→ **INFORMATION PROVIDED**:
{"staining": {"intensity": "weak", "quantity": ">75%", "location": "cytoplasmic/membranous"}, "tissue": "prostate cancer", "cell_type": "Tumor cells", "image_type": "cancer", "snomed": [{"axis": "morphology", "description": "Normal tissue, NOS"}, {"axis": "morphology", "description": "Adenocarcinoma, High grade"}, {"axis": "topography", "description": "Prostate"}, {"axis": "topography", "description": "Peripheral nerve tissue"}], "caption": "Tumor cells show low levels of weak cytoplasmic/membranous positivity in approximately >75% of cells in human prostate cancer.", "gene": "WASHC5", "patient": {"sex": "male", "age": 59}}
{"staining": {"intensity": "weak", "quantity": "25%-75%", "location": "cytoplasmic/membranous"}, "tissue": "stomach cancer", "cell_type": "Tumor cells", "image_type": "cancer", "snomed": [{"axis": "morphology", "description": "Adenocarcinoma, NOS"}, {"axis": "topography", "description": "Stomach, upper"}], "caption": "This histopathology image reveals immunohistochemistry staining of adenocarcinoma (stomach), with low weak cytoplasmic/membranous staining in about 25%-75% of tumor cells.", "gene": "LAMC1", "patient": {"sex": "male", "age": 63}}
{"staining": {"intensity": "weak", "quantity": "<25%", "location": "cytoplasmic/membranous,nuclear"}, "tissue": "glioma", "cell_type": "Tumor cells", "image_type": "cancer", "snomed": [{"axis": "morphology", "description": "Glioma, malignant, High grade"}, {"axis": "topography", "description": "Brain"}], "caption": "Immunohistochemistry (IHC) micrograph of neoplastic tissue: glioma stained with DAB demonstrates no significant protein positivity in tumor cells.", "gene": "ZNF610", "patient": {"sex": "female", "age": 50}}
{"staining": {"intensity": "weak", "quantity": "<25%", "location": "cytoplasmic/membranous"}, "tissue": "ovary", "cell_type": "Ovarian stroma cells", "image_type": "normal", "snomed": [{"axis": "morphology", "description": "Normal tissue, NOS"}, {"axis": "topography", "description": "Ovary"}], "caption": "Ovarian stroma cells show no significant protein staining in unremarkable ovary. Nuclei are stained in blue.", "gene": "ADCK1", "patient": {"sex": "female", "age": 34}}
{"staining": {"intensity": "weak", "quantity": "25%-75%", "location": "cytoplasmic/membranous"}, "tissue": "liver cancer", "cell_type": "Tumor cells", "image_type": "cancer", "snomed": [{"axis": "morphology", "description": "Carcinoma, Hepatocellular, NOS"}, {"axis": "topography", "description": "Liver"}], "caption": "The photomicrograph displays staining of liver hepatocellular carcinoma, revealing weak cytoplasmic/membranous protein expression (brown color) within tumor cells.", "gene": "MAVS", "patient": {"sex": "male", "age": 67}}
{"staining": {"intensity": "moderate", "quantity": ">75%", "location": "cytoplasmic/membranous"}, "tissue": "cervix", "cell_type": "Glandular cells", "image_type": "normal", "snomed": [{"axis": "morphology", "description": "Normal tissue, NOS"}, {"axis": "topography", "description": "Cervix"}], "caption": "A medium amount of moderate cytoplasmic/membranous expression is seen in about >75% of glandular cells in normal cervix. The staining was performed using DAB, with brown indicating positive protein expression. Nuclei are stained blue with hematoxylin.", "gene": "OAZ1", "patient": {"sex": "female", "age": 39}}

→ **WHAT THE EXERCISE ASKS**:
Counting only lines that contain the string "expression", say how many appear in the listing above, with the number as the entire reply.

→ **ANSWER TO THE EXERCISE**:
2